Der auch im Steuerschuldrecht geltende Grundsatz von Treu und Glauben verbietet dem Finanzamt, unter Berufung auf das nachträgliche Bekanntwerden einer Tatsache einen Änderungsbescheid nach § 173 Abs. 1 Nr. 1 AO zu erlassen, wenn dem Finanzamt die Tatsache vor dem Erlass des zu ändernden Bescheids in Folge Verletzung der ihm obliegenden Ermittlungspflicht - zunächst - unbekannt geblieben ist (vgl. BFH-Beschluss vom 28. Februar 2008 IV B 53/07 u.a., BFH/NV 2008, 924 m.w.N.; Rüsken, in: Klein, AO, 9. Auflage, § 173 Rz. 80 m.w.N. aus der Rechtspr.).
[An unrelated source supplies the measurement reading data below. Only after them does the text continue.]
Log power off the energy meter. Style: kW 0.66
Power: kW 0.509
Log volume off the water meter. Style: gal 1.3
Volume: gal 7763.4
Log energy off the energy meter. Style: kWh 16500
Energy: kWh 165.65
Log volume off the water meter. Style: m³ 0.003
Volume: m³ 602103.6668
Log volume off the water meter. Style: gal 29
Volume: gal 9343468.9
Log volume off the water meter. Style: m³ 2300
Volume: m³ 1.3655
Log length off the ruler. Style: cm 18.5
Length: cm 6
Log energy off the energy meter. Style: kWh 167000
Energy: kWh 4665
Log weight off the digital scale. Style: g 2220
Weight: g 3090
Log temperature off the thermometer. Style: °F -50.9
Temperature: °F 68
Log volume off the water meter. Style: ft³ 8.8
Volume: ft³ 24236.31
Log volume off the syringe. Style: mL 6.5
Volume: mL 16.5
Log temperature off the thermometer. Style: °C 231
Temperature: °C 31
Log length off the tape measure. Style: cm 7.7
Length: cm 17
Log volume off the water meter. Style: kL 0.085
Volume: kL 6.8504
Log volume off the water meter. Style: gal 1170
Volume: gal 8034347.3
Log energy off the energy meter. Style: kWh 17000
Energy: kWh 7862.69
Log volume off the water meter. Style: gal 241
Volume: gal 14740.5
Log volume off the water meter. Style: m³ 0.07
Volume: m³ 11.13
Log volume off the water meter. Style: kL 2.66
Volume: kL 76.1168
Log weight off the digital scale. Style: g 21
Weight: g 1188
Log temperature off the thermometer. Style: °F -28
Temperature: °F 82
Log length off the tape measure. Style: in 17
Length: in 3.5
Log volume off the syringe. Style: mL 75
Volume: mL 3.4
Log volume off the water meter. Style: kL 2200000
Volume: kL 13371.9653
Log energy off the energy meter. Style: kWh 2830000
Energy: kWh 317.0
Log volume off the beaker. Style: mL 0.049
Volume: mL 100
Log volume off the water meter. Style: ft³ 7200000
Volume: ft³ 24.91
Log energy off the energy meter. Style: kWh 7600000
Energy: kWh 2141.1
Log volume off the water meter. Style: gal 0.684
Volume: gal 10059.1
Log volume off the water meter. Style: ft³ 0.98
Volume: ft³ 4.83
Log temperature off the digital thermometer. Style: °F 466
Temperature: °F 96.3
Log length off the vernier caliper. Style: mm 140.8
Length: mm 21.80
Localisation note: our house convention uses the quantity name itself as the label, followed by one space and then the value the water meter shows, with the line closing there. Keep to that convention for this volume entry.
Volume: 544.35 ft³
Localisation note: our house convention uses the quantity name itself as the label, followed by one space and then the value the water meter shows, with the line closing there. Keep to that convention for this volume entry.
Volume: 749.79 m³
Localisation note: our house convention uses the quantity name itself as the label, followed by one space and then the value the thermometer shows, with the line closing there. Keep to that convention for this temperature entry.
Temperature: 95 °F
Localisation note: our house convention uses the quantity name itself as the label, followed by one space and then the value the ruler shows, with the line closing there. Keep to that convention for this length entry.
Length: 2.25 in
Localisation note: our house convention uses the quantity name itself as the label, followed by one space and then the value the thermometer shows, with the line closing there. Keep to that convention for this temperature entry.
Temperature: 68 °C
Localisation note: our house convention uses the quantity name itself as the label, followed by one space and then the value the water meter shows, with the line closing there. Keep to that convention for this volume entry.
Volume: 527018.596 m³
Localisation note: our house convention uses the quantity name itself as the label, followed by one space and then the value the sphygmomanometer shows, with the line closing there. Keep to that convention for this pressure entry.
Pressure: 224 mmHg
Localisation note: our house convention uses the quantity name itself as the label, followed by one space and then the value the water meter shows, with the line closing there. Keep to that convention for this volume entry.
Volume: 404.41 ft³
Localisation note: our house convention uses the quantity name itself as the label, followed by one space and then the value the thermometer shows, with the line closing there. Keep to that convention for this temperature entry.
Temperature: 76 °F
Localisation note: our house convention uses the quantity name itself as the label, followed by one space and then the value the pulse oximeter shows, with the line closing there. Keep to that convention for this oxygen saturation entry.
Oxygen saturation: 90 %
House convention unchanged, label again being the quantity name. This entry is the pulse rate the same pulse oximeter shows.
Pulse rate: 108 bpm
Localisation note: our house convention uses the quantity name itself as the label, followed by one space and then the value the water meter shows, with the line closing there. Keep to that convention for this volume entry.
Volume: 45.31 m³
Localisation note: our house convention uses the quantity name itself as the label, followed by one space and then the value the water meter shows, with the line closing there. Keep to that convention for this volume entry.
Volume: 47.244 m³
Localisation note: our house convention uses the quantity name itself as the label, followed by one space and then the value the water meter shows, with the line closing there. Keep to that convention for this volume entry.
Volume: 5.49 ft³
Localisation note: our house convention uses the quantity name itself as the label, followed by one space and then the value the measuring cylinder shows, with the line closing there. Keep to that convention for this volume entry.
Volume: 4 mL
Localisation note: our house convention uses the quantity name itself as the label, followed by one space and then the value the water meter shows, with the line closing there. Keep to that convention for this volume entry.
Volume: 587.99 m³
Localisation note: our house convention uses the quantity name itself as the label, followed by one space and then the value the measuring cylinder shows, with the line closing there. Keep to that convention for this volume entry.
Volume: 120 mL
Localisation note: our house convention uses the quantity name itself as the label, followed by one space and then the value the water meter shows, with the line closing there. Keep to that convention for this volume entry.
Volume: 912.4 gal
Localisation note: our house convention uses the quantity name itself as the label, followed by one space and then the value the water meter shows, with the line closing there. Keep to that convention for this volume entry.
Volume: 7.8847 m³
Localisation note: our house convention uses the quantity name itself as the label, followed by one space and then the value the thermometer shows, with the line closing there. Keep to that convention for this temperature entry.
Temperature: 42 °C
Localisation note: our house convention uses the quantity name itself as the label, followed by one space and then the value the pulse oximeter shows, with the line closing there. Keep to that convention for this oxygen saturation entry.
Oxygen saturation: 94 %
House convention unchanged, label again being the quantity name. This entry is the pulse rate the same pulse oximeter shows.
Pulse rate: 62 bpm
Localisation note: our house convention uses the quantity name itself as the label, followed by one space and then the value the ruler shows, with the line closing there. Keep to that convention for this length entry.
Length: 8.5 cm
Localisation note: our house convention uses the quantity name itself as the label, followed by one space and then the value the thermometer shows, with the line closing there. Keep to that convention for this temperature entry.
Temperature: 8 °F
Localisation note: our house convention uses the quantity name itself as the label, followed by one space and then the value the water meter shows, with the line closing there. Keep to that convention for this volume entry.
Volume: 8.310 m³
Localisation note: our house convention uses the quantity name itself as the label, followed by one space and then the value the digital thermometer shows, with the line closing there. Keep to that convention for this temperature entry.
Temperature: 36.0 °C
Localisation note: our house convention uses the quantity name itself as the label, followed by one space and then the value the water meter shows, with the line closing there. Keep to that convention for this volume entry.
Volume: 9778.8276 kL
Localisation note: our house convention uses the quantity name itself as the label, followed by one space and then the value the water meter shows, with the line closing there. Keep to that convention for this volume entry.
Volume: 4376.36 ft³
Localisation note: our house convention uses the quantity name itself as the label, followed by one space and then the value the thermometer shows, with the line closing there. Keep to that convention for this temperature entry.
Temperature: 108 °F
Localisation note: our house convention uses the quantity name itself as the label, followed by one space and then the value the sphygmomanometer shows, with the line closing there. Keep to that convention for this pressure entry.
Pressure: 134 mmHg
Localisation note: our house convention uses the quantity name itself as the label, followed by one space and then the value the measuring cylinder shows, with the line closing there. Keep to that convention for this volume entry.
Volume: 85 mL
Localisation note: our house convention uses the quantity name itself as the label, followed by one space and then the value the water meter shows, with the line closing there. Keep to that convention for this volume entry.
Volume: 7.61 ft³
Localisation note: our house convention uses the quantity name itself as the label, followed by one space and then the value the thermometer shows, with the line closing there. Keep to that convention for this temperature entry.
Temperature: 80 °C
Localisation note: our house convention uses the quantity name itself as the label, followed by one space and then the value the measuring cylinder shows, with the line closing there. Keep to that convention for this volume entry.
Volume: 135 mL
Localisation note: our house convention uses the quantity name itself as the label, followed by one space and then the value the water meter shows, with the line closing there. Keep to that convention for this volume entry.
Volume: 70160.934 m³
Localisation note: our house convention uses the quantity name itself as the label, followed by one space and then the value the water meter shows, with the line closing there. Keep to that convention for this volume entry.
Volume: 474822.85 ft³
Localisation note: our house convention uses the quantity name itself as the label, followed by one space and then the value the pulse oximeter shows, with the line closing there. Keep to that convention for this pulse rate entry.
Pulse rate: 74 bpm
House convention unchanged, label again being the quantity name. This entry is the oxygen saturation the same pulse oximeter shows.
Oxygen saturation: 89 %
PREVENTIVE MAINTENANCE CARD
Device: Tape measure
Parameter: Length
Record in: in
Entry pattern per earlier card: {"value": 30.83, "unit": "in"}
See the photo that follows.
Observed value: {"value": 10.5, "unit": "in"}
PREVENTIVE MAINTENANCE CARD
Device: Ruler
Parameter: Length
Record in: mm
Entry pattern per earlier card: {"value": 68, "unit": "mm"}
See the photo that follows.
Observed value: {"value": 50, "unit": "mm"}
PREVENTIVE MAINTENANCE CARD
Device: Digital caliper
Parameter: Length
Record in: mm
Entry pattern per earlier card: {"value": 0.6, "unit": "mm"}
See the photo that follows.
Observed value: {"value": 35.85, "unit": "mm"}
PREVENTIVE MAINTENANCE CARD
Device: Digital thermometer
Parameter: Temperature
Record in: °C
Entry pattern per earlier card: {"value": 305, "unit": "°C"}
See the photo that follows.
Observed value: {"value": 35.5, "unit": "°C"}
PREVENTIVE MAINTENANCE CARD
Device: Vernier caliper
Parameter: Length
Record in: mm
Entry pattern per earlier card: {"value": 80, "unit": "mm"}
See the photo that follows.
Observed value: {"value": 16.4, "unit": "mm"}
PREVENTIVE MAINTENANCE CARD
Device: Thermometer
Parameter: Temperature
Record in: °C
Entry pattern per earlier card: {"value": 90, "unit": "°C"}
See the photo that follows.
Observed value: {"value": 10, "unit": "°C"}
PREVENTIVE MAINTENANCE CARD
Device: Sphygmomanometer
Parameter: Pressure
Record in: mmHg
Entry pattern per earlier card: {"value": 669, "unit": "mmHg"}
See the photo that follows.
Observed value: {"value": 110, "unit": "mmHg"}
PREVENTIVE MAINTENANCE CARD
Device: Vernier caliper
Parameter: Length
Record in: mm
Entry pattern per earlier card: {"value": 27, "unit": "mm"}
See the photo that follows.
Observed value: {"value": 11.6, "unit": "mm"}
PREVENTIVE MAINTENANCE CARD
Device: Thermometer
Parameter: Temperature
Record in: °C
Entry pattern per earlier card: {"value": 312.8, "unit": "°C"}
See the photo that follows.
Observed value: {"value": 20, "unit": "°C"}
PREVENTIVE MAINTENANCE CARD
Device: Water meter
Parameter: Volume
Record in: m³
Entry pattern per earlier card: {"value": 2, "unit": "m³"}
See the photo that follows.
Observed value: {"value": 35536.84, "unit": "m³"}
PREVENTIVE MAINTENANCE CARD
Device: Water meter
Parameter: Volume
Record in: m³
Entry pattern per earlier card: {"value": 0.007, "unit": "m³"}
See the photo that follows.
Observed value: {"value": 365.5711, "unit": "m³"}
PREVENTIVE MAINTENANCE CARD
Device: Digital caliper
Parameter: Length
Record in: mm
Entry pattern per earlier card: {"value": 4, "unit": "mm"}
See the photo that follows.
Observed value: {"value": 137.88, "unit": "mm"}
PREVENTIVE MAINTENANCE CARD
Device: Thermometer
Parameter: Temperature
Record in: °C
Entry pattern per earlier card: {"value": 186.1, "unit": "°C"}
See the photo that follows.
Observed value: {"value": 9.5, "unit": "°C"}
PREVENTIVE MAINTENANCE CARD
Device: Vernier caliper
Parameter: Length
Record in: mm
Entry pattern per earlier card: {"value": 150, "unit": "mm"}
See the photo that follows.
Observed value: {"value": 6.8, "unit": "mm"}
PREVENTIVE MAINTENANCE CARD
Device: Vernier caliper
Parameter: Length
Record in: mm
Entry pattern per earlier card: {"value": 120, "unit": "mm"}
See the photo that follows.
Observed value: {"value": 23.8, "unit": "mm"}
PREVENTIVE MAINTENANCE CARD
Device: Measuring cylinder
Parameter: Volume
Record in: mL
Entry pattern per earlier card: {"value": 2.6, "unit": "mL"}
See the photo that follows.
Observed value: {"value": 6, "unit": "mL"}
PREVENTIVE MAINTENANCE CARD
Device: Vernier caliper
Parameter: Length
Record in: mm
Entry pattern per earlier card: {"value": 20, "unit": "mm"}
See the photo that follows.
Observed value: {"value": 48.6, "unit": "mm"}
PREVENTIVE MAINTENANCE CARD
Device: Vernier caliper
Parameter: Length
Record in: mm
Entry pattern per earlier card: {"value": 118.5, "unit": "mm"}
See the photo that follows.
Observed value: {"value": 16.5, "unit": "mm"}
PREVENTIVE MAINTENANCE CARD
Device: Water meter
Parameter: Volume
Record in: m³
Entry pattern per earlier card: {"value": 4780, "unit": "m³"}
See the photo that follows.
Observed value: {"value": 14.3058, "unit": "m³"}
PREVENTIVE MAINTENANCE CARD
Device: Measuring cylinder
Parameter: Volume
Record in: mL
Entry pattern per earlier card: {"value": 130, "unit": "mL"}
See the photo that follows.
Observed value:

Die Durchbrechung der Bestandskraft ist nur gerechtfertigt, wenn die Steuerfestsetzung trotz eines rechtmäßigen Verfahrens zur Einkommensteuerveranlagung unrichtig ist. Die Finanzverwaltung hat es in der Hand, statt einer endgültigen Steuerfestsetzung eine Steuerfestsetzung unter dem Vorbehalt der Nachprüfung - § 164 AO - oder eine vorläufige Steuerfestsetzung - 165 AO - zu erlassen. Mussten sich der Finanzverwaltung Zweifel bei der Prüfung der Steuererklärung bzw. im Veranlagungsverfahren und in den eingereichten Unterlagen ohne weiteres aufdrängen, darf sie diese nicht ignorieren und endgültig veranlagen. In diesem Fall muss von den verfahrensrechtlichen Möglichkeiten Gebrauch gemacht werden. Die Angelegenheit ist entweder vollständig aufzuklären oder der Bescheid ist zumindest unter Vorbehalt der Nachprüfung zu erlassen. Wird beides versäumt, kann die Bestandskraft des Bescheids nicht zum Nachteil des Steuerpflichtigen durchbrochen werden, weil das Finanzamt von der ihm eröffneten Möglichkeit der Verhinderung des Eintritts der Bestandskraft keinen Gebrauch gemacht hat (vgl. Frotscher, in: Schwarz, AO, § 173 Rz. 55 , Stand 15.11.2007 m.w.N. aus der Rechtspr.).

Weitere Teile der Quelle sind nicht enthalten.